Pour relever du RSA, vous devez être redevable de la TVA et remplir une des conditions suivantes :
- Avoir des recettes annuelles pour l'ensemble de votre exploitation supérieures à 46 000 € pendant 2 années consécutives
- Avoir des activités industrielles ou commerciales qui n'entrent pas dans les usages habituels de l'agriculture
- Réaliser des opérations d'achat, importation, acquisition intracommunautaire et vente d'animaux vivants de boucherie ou de charcuterie
L'agriculteur qui a choisi d'être assujetti à la TVA à la place du remboursement forfaitaire de TVA agricole peut relever du RSA.
A. Paiement de la TVA en RSA
Le paiement de la TVA en RSA se fait en plusieurs fois. Vous devez verser des acomptes provisionnels tous les 3 mois, avant le 5 des mois de mai, août, novembre et février.
La première année, c'est à vous de déterminer le montant des acomptes. Chaque acompte doit représenter au moins 70 % de l'impôt réellement dû. Si au bout de 2 trimestres, il est constaté que vous avez versé un montant supérieur à l'impôt réellement dû alors vous n'aurez pas à verser l'acompte normalement dû à ce moment-là.
Vous devez joindre un bulletin d'échéance trimestrielle lors du paiement de vos acomptes. Même si vous n'avez pas d'acompte à verser, vous devez transmettre votre bulletin d'échéance trimestrielle.
B. Déclaration Annuelle de TVA en RSA
Vous devez déclarer l'ensemble de vos opérations imposables à la TVA de l'année précédente au plus tard le 2e jour ouvré suivant le 1er mai à l'aide du document suivant.
La déclaration est à effectuer de l'une des manières suivantes :
- Par l'intermédiaire d'un partenaire EDI (échange de données informatisées : mode EDI-TDFC)
- Directement à partir de votre espace abonné sur le site impots.gouv.fr (mode échange de formulaire informatisé ou EFI)
- Compte fiscal en ligne pour les professionnels (mode EFI)
Si l'exercice ne correspond pas à l'année civile, la déclaration peut être effectuée sur option au plus tard le 5e jour du 5e mois suivant la clôture de l'exercice.
V. Facturation et Taxes Additionnelles
Une facture de fermage doit être bien détaillée afin d’être compréhensible. Des taxes et frais de gestion peuvent être facturés au fermier. Par exemple : la taxe liée à la chambre d’agriculture ayant pour but de financer les activités de la chambre d’agriculture locale, la taxe foncière d’après l’article L. 411-59 du Code rural et de la pêche maritime, la CFE… Leur facturation peut être distincte ou être inclue à la facture de fermage. Le propriétaire terrien peut décider de les prendre en charge.
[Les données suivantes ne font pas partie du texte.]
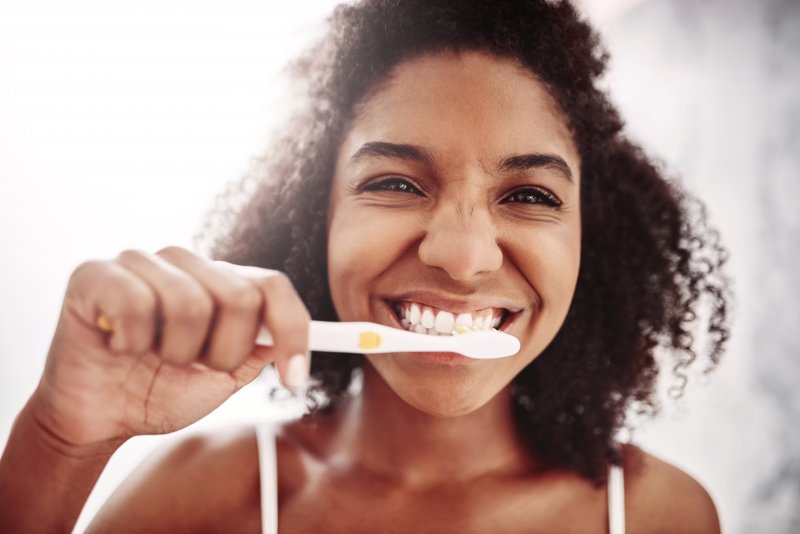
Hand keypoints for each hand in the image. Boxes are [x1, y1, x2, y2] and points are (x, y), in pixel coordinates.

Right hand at [30, 246, 310, 447]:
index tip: (294, 378)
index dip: (293, 331)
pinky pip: (135, 303)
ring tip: (153, 357)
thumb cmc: (159, 392)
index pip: (273, 286)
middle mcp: (185, 263)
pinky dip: (132, 341)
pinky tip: (120, 346)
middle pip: (240, 296)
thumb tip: (291, 333)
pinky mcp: (95, 273)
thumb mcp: (224, 378)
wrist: (99, 420)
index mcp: (220, 282)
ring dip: (176, 352)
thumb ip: (259, 349)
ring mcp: (140, 262)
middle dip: (224, 352)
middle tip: (194, 368)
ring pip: (190, 303)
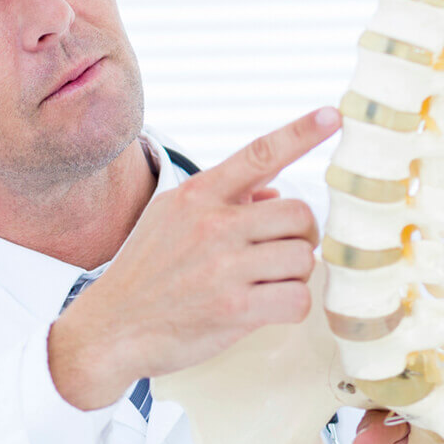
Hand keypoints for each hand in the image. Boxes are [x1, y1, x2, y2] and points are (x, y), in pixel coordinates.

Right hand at [46, 107, 340, 408]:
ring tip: (264, 283)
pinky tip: (264, 308)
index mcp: (197, 196)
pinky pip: (297, 299)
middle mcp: (212, 225)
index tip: (333, 115)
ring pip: (304, 259)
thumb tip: (276, 193)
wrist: (111, 327)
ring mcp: (223, 267)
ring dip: (294, 275)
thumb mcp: (168, 218)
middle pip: (300, 214)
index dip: (301, 133)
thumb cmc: (145, 273)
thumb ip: (221, 201)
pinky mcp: (235, 309)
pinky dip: (290, 306)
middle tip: (278, 252)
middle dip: (300, 236)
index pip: (259, 155)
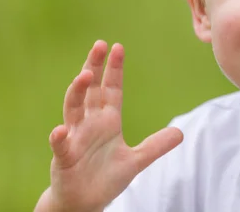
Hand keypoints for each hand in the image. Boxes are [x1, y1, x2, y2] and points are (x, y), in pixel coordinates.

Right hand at [35, 41, 183, 211]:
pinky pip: (60, 145)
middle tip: (99, 45)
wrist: (84, 203)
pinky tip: (59, 129)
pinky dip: (59, 137)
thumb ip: (156, 145)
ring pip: (73, 109)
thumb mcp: (137, 160)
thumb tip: (181, 132)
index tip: (117, 47)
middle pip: (91, 89)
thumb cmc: (106, 178)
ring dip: (77, 92)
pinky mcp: (64, 157)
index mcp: (107, 121)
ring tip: (84, 75)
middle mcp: (89, 123)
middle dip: (94, 67)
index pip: (111, 88)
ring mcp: (75, 138)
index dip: (114, 68)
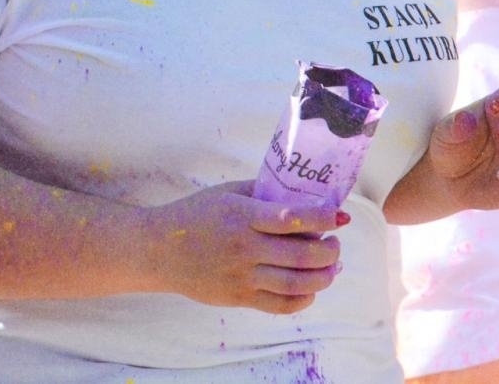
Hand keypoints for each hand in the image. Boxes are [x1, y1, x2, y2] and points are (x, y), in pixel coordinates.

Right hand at [142, 181, 347, 314]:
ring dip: (324, 276)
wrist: (159, 249)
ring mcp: (242, 276)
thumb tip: (301, 194)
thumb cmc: (195, 214)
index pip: (292, 218)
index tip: (339, 217)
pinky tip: (311, 288)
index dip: (323, 218)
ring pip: (297, 284)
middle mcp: (245, 248)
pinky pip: (281, 305)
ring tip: (332, 267)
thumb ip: (262, 193)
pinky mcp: (239, 297)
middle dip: (330, 251)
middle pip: (303, 255)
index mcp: (243, 216)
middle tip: (335, 243)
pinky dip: (304, 299)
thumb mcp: (227, 193)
Des dégrèvements (c’est-à-dire une réduction ou une exonération d’une taxe, charge financière ou redevance) peuvent être accordés par les autorités locales ou régionales en cas de location de terres agricoles. Ils peuvent être liés à différents critères : surface de la parcelle, nature des cultures, pratiques agricoles durables… Il est nécessaire que le montant des dégrèvements figure sur la facture de fermage puisqu’il impacte son montant total.
Par ailleurs, le locataire d’une terre agricole peut être amené à payer des redevances, en plus des taxes. Il s’agit de frais supplémentaires liés à l’utilisation de l’électricité, de l’eau ou à l'entretien de la terre (labourage, fertilisation, désherbage…).